The Canadian government slighted the indigenous community suffering 100 suicide attempts - and it could become a major problem


attawapiskat march

Reuters/Chris Wattie

People take part in a march and candlelight vigil in the Attawapiskat First Nation in northern Ontario, Canada, April 15, 2016.

Residents of Attawapiskat, the small Canadian aboriginal community that has suffered more than 100 suicide attempts in the last nine months, say the Canadian government's response to the crisis has left them feeling demoralized.


Attawapiskat Chief Bruce Shisheesh declared a state of emergency in the community on April 9.
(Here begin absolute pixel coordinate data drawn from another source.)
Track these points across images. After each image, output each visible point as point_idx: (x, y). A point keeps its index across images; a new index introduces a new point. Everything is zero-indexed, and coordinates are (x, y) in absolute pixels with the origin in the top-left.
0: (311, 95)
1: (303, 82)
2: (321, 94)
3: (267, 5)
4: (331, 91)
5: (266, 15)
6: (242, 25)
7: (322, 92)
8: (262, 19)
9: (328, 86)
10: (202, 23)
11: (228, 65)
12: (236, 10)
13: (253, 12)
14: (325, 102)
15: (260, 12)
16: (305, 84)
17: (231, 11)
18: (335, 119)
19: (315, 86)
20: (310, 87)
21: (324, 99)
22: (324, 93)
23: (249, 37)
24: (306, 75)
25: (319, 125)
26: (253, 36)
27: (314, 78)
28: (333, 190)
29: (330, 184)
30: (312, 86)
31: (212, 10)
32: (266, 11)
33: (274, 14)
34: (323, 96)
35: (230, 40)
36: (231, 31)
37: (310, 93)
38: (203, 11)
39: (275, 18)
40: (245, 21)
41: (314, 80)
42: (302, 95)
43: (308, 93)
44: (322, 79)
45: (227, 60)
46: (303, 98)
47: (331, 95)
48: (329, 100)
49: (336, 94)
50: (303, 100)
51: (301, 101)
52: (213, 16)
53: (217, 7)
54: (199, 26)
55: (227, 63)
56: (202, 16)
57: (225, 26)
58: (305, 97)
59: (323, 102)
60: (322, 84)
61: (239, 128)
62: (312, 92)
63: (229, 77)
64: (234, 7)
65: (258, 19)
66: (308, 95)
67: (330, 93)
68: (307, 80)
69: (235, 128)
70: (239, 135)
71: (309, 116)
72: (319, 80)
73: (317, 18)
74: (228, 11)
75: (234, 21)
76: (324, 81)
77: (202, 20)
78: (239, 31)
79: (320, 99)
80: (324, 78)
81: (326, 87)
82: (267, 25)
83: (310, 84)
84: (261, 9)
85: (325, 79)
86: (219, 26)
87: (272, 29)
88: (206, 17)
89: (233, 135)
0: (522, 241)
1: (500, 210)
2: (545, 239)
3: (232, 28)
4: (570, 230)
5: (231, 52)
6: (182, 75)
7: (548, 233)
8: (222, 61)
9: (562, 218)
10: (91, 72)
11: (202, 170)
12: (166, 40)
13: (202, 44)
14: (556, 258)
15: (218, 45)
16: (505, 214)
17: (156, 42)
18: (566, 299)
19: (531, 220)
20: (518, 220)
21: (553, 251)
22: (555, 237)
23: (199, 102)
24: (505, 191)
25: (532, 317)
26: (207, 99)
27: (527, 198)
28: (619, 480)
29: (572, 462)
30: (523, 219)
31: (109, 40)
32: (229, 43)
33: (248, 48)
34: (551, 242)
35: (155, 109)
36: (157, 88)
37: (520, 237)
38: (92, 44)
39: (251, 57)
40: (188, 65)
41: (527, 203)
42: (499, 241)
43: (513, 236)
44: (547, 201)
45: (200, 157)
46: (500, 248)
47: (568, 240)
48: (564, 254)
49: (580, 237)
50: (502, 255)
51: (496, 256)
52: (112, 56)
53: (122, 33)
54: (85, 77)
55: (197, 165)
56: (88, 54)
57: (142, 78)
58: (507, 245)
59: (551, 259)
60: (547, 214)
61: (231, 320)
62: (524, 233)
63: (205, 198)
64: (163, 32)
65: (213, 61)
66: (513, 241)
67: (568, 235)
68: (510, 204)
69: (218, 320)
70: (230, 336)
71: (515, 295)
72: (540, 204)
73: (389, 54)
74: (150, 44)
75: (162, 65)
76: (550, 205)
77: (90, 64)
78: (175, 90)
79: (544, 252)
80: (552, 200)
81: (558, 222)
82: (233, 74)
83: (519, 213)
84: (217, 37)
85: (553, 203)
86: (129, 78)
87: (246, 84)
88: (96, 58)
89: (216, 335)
Attawapiskat resident Jackie Hookimaw-Witt told Business Insider that a local movement arose weeks ago among community members to deal with the crisis.

Hookimaw-Witt's 13-year-old grand-niece Sheridan Hookimaw took her own life last October.

Days before Shisheesh's emergency declaration, more than 100 residents held a prayer walk in honor of those who had been affected by suicide in recent months. Youth in the community held a healing circle in the local gymnasium, where the Hookimaw family spoke about Sheridan. Hookimaw-Witt described the local movement as "complete and healing and empowering."


"Youth were saying, 'We don't wanna die, we're not going to give up, we've got to help one another,'" Hookimaw-Witt said.

On April 18, Canada's indigenous affairs minister Carolyn Bennett and Charlie Angus, a member of parliament representing the area that includes Attawapiskat, flew out to visit the northern Ontario community to address the crisis. The officials held a private meeting with Shisheesh before meeting with the community's youth council, a move that Hookimaw-Witt said many the community members saw as a slight.

"Instead of having separate meetings, the Chief and council should invite the public and youth council to sit together in the same room - like a family," she said. "[That's] how we do things Indigenous-style."

Shortly after Bennett and Angus's arrival, Hookimaw-Witt says the community's feelings grew negative as the officials appeared more concerned about looking good in front of the media than renewing relations with the community.

During the visit, government officials offered few concrete solutions other than promises for a new youth center and programs. Details and dollar figures for the youth center were not discussed. Hookimaw-Witt questioned why the officials never discussed education reform, or what youth will do in the meantime before the center gets built.


"When bureaucracy takes over, that was it. It just seems it was disempowering. The grassroots was hushed out," said Hookimaw-Witt.

Charles Hookimaw, an Attawapiskat First Nation member who now lives in North Bay, Ontario, told Business Insider he is often skeptical of the promises made by the provincial and federal government to First Nations communities. He said in his experience, government officials who visit Attawapiskat or offer assistance to First Nations communities frequently bring more red tape than solutions.

"Right now there hasn't been any concrete response - I haven't seen anything yet," Hookimaw said. "Ontario gives a little bit of help here and there, but that money will end up going toward administration fees ... It's all bureaucratic process and everything."

Since the government officials' visits to the community, Chief Shisheesh noted in a statement that while no specific details had been provided regarding the establishment of the youth center and "healing programs" in Attawapiskat, the community is "cautiously optimistic" about the future.

"The problems of our community were not created overnight, they have festered overtime [sic], and are now only becoming exposed," he said. "We need a long period of stability to heal and regain the hope that we have misplaced due to our chronic issues. We want to work with all levels of government to provide help for our community so we can cast off this shadow and move forward."